**Exercise details**
Leave out the pictures, then output the lines of the records below from the first through the one containing "descubrió los textos y descifró las partes".

**Source information**

——————

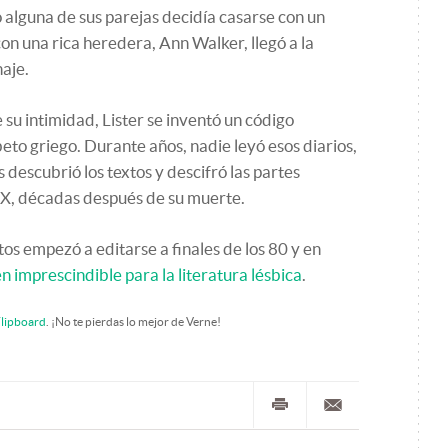
 alguna de sus parejas decidía casarse con un
on una rica heredera, Ann Walker, llegó a la
naje.
 su intimidad, Lister se inventó un código
beto griego. Durante años, nadie leyó esos diarios,
descubrió los textos y descifró las partes
XIX, décadas después de su muerte.
os empezó a editarse a finales de los 80 y en
en imprescindible para la literatura lésbica
.
lipboard
. ¡No te pierdas lo mejor de Verne!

——————

**Solution to the problem**
 alguna de sus parejas decidía casarse con un
on una rica heredera, Ann Walker, llegó a la
naje.
 su intimidad, Lister se inventó un código
beto griego. Durante años, nadie leyó esos diarios,
descubrió los textos y descifró las partes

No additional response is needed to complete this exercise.